◆ **Data listing**:
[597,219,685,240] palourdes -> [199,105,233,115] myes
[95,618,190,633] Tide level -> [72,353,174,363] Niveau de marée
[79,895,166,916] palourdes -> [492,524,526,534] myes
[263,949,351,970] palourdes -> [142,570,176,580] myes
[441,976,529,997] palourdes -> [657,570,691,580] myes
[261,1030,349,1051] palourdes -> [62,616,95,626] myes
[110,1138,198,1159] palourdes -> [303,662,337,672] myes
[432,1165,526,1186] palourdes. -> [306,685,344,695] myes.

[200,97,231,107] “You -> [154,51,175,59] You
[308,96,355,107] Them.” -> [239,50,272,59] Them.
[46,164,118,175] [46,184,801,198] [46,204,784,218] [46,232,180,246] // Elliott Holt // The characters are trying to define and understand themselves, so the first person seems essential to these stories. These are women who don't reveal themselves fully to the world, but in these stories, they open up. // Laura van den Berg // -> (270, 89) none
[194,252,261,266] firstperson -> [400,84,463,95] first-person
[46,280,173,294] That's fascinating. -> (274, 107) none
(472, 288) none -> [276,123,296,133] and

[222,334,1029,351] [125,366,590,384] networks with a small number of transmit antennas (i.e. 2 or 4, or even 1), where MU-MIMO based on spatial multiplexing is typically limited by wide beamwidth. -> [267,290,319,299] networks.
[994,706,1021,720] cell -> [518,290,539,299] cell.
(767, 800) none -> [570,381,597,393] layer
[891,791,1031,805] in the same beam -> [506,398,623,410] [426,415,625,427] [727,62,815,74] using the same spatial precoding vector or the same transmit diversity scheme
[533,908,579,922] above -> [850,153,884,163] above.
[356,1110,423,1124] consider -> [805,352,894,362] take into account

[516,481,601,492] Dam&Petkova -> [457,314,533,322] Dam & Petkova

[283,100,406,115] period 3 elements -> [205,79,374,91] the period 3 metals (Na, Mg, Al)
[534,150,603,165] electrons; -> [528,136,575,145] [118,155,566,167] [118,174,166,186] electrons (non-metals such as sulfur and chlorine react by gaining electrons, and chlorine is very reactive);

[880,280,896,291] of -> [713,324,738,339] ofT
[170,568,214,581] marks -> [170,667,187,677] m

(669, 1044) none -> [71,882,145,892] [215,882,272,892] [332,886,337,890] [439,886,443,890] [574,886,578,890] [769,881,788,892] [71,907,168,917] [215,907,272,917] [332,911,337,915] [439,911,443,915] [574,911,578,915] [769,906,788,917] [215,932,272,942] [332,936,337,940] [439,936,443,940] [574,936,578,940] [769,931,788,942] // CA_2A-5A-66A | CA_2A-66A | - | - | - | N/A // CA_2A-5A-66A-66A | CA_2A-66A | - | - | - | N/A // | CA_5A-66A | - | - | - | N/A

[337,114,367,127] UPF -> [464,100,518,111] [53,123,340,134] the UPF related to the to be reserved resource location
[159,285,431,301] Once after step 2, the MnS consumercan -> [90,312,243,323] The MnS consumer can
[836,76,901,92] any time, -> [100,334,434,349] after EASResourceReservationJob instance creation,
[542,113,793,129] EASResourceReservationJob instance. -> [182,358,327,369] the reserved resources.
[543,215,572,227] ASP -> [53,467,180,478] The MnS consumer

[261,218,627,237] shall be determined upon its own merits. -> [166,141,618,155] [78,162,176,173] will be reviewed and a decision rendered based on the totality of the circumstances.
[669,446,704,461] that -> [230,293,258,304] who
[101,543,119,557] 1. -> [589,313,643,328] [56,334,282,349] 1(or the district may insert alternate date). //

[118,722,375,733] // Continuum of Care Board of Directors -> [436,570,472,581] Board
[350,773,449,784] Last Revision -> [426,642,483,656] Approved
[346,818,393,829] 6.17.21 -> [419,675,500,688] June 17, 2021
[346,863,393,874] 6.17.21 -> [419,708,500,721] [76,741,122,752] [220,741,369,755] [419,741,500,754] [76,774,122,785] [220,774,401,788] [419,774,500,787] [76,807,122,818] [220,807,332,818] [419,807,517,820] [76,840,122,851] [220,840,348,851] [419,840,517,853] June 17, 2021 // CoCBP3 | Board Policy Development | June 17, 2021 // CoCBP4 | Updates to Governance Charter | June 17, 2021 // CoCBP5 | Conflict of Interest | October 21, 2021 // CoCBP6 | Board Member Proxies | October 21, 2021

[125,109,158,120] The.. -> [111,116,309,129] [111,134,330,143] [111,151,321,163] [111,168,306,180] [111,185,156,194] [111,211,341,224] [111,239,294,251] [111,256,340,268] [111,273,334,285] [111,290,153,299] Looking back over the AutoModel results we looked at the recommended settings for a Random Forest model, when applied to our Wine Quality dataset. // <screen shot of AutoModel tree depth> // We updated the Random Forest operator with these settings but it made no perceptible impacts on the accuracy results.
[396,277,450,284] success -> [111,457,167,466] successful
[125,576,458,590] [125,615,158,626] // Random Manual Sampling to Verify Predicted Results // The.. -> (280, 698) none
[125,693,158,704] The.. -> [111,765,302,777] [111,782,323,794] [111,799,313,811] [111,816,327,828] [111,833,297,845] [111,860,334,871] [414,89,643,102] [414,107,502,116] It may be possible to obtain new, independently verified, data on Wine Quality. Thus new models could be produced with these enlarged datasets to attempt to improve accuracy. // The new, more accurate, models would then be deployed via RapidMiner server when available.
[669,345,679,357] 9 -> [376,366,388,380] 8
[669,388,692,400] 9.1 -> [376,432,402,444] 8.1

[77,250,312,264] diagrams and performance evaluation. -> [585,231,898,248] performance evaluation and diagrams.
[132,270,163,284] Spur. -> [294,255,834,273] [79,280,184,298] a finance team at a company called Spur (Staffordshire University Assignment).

◆ **Exercise directions**: Word for word, give back all of the records.

◆ **Solution to the problem**:
[597,219,685,240] palourdes -> [199,105,233,115] myes
[95,618,190,633] Tide level -> [72,353,174,363] Niveau de marée
[79,895,166,916] palourdes -> [492,524,526,534] myes
[263,949,351,970] palourdes -> [142,570,176,580] myes
[441,976,529,997] palourdes -> [657,570,691,580] myes
[261,1030,349,1051] palourdes -> [62,616,95,626] myes
[110,1138,198,1159] palourdes -> [303,662,337,672] myes
[432,1165,526,1186] palourdes. -> [306,685,344,695] myes.

[200,97,231,107] “You -> [154,51,175,59] You
[308,96,355,107] Them.” -> [239,50,272,59] Them.
[46,164,118,175] [46,184,801,198] [46,204,784,218] [46,232,180,246] // Elliott Holt // The characters are trying to define and understand themselves, so the first person seems essential to these stories. These are women who don't reveal themselves fully to the world, but in these stories, they open up. // Laura van den Berg // -> (270, 89) none
[194,252,261,266] firstperson -> [400,84,463,95] first-person
[46,280,173,294] That's fascinating. -> (274, 107) none
(472, 288) none -> [276,123,296,133] and

[222,334,1029,351] [125,366,590,384] networks with a small number of transmit antennas (i.e. 2 or 4, or even 1), where MU-MIMO based on spatial multiplexing is typically limited by wide beamwidth. -> [267,290,319,299] networks.
[994,706,1021,720] cell -> [518,290,539,299] cell.
(767, 800) none -> [570,381,597,393] layer
[891,791,1031,805] in the same beam -> [506,398,623,410] [426,415,625,427] [727,62,815,74] using the same spatial precoding vector or the same transmit diversity scheme
[533,908,579,922] above -> [850,153,884,163] above.
[356,1110,423,1124] consider -> [805,352,894,362] take into account

[516,481,601,492] Dam&Petkova -> [457,314,533,322] Dam & Petkova

[283,100,406,115] period 3 elements -> [205,79,374,91] the period 3 metals (Na, Mg, Al)
[534,150,603,165] electrons; -> [528,136,575,145] [118,155,566,167] [118,174,166,186] electrons (non-metals such as sulfur and chlorine react by gaining electrons, and chlorine is very reactive);

[880,280,896,291] of -> [713,324,738,339] ofT
[170,568,214,581] marks -> [170,667,187,677] m

(669, 1044) none -> [71,882,145,892] [215,882,272,892] [332,886,337,890] [439,886,443,890] [574,886,578,890] [769,881,788,892] [71,907,168,917] [215,907,272,917] [332,911,337,915] [439,911,443,915] [574,911,578,915] [769,906,788,917] [215,932,272,942] [332,936,337,940] [439,936,443,940] [574,936,578,940] [769,931,788,942] // CA_2A-5A-66A | CA_2A-66A | - | - | - | N/A // CA_2A-5A-66A-66A | CA_2A-66A | - | - | - | N/A // | CA_5A-66A | - | - | - | N/A

[337,114,367,127] UPF -> [464,100,518,111] [53,123,340,134] the UPF related to the to be reserved resource location
[159,285,431,301] Once after step 2, the MnS consumercan -> [90,312,243,323] The MnS consumer can
[836,76,901,92] any time, -> [100,334,434,349] after EASResourceReservationJob instance creation,
[542,113,793,129] EASResourceReservationJob instance. -> [182,358,327,369] the reserved resources.
[543,215,572,227] ASP -> [53,467,180,478] The MnS consumer

[261,218,627,237] shall be determined upon its own merits. -> [166,141,618,155] [78,162,176,173] will be reviewed and a decision rendered based on the totality of the circumstances.
[669,446,704,461] that -> [230,293,258,304] who
[101,543,119,557] 1. -> [589,313,643,328] [56,334,282,349] 1(or the district may insert alternate date). //

[118,722,375,733] // Continuum of Care Board of Directors -> [436,570,472,581] Board
[350,773,449,784] Last Revision -> [426,642,483,656] Approved
[346,818,393,829] 6.17.21 -> [419,675,500,688] June 17, 2021
[346,863,393,874] 6.17.21 -> [419,708,500,721] [76,741,122,752] [220,741,369,755] [419,741,500,754] [76,774,122,785] [220,774,401,788] [419,774,500,787] [76,807,122,818] [220,807,332,818] [419,807,517,820] [76,840,122,851] [220,840,348,851] [419,840,517,853] June 17, 2021 // CoCBP3 | Board Policy Development | June 17, 2021 // CoCBP4 | Updates to Governance Charter | June 17, 2021 // CoCBP5 | Conflict of Interest | October 21, 2021 // CoCBP6 | Board Member Proxies | October 21, 2021

[125,109,158,120] The.. -> [111,116,309,129] [111,134,330,143] [111,151,321,163] [111,168,306,180] [111,185,156,194] [111,211,341,224] [111,239,294,251] [111,256,340,268] [111,273,334,285] [111,290,153,299] Looking back over the AutoModel results we looked at the recommended settings for a Random Forest model, when applied to our Wine Quality dataset. // <screen shot of AutoModel tree depth> // We updated the Random Forest operator with these settings but it made no perceptible impacts on the accuracy results.
[396,277,450,284] success -> [111,457,167,466] successful
[125,576,458,590] [125,615,158,626] // Random Manual Sampling to Verify Predicted Results // The.. -> (280, 698) none
[125,693,158,704] The.. -> [111,765,302,777] [111,782,323,794] [111,799,313,811] [111,816,327,828] [111,833,297,845] [111,860,334,871] [414,89,643,102] [414,107,502,116] It may be possible to obtain new, independently verified, data on Wine Quality. Thus new models could be produced with these enlarged datasets to attempt to improve accuracy. // The new, more accurate, models would then be deployed via RapidMiner server when available.
[669,345,679,357] 9 -> [376,366,388,380] 8
[669,388,692,400] 9.1 -> [376,432,402,444] 8.1

[77,250,312,264] diagrams and performance evaluation. -> [585,231,898,248] performance evaluation and diagrams.
[132,270,163,284] Spur. -> [294,255,834,273] [79,280,184,298] a finance team at a company called Spur (Staffordshire University Assignment).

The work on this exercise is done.